**TEXTO APRESENTADO**:

Um concurso público para o cargo de professor do Instituto de Relações Internacionais (IRI) da Universidade de São Paulo (USP), realizado em 2019, é alvo de questionamentos por parte de candidatos que participaram do processo e se sentiram prejudicados por supostas irregularidades que teriam ocorrido durante as etapas do certame.
Durante o processo seletivo, segundo eles, teria havido irregularidades, como a atribuição de notas iguais e combinadas entre os integrantes da banca para todos os candidatos nas duas etapas de avaliação e o impedimento aos candidatos de terem acesso à leitura pública das provas dos demais participantes do processo, como determina o Regimento Geral da USP.
De acordo com fontes ouvidas sob sigilo pela Gazeta do Povo, a composição da banca que avaliou os participantes teria sido direcionada para formar uma comissão alinhada a uma área em específico do IRI, que seria controlada por um grupo de docentes com maior influência sobre a unidade. Nessa formação, quatro dos cinco membros que integraram a banca não possuíam experiência em Organizações Regionais Internacionais, que foi a subárea do concurso.
Todos os candidatos ouvidos pela reportagem endossaram que a pessoa que foi aprovada é um docente qualificado e com condições de aprovação, porém as supostas manobras teriam tido como objetivo favorecer a área de Direito Internacional, o que colocava em prejuízo todos os candidatos das outras áreas do IRI – Economia, Ciência Política e História.
Notas iguais e sem leitura pública: raro e fora do regulamento
O concurso teve suas inscrições abertas em março de 2019. Sua realização se deu a partir de um Acordo de Cooperação Técnica e Científica entre a USP e a Coordenação de Aperfeiçoamento de Pessoal de Nível Superior (Capes) – agência vinculada ao Ministério da Educação (MEC). De acordo com o edital, o certame seria regido pelo disposto no Estatuto e no Regimento Geral da USP, bem como no Regimento do IRI.

**MATERIAL FORNECIDO**:
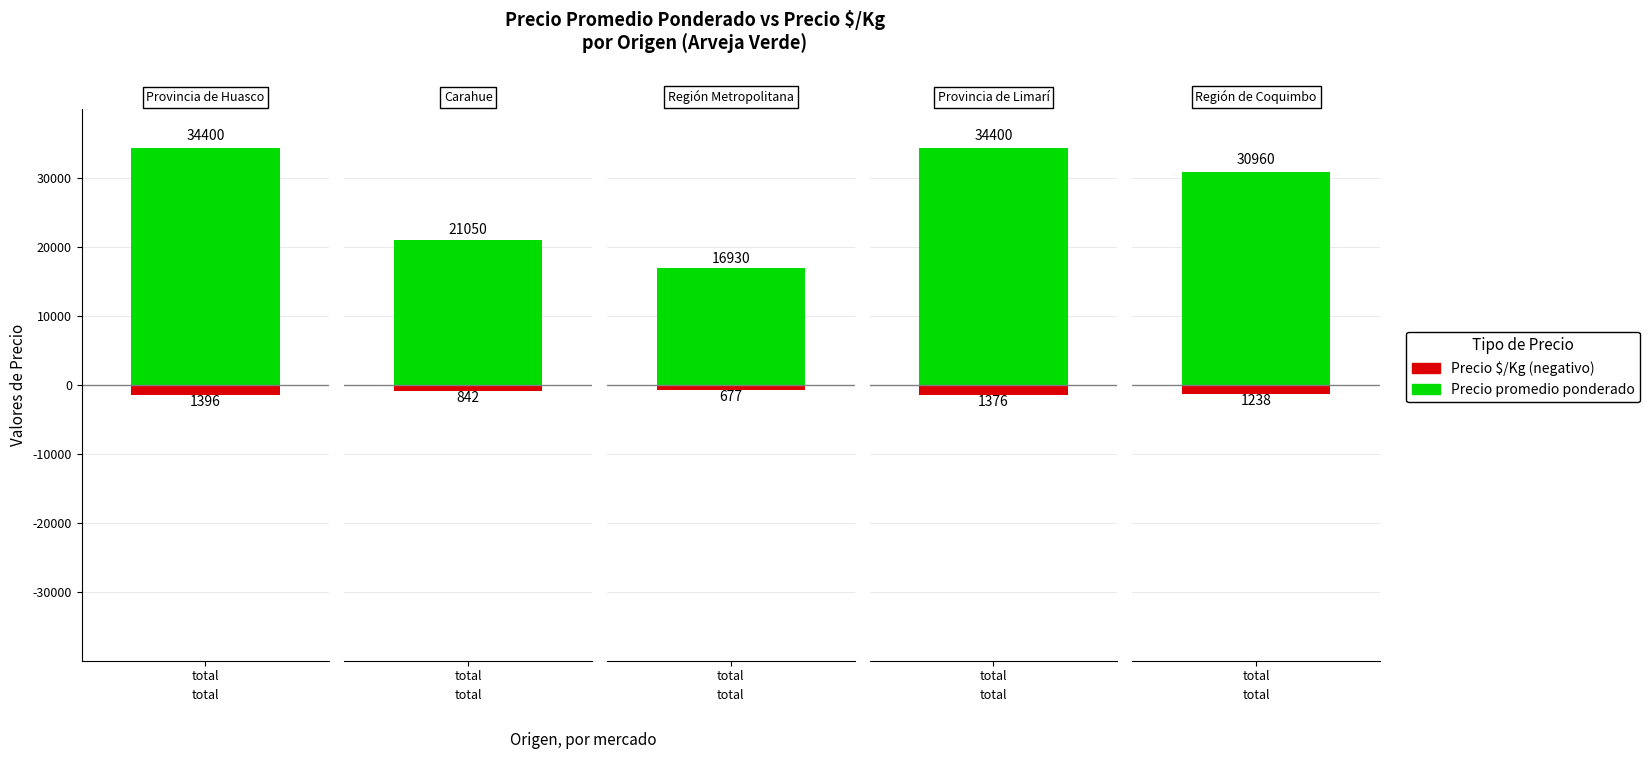

List the labels in order of Precio minimo value, smallest first.

2, 1, 4, 0, 3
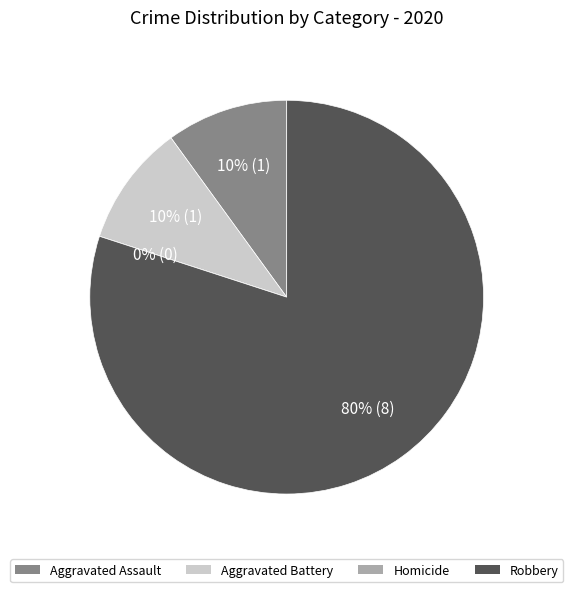

To the nearest percent, what is the combined percentage of Aggravated Battery and Homicide?

10%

**INSTRUÇÕES DO EXERCÍCIO**:
1) Copie, do texto sobre o concurso do IRI, o trecho que vai de "Todos os candidatos ouvidos" até "Regimento do IRI.".
2) Prossiga com o texto sobre o concurso do IRI, começando logo após a última frase apresentada.
O material não é necessário para resolver o exercício.

**RESPOSTAS DO EXERCÍCIO**:
1)
Todos os candidatos ouvidos pela reportagem endossaram que a pessoa que foi aprovada é um docente qualificado e com condições de aprovação, porém as supostas manobras teriam tido como objetivo favorecer a área de Direito Internacional, o que colocava em prejuízo todos os candidatos das outras áreas do IRI – Economia, Ciência Política e História.
Notas iguais e sem leitura pública: raro e fora do regulamento
O concurso teve suas inscrições abertas em março de 2019. Sua realização se deu a partir de um Acordo de Cooperação Técnica e Científica entre a USP e a Coordenação de Aperfeiçoamento de Pessoal de Nível Superior (Capes) – agência vinculada ao Ministério da Educação (MEC). De acordo com o edital, o certame seria regido pelo disposto no Estatuto e no Regimento Geral da USP, bem como no Regimento do IRI.

2)
O concurso foi dividido em duas etapas: na primeira ocorreu a prova escrita e, na segunda, a prova didática, bem como o julgamento de memorial com prova pública de arguição. Durante a primeira etapa, os cinco membros avaliadores que compuseram a banca deram notas iguais entre si para todos os candidatos, o que, segundo fontes relataram à reportagem, causou bastante estranheza, uma vez que o esperado é que haja avaliações autônomas e distintas entre os avaliadores – ainda que com a permissão regimental de diálogo entre os componentes da banca – e que as notas finais reflitam uma média entre os integrantes.
Na segunda etapa, para a qual foram aprovados quatro candidatos que alcançaram notas superiores a sete pontos, as notas iguais se repetiram.
* Os nomes dos candidatos que participaram do concurso foram omitidos.
No entanto, os itens 5 e 12.1 do edital do concurso (com referência à primeira e segunda fases respectivamente), citam: “Cada prova será avaliada pelos membros da Comissão Julgadora, individualmente”. Esse é o mesmo dispositivo apresentado no inciso VI do artigo 139 do Regimento da USP.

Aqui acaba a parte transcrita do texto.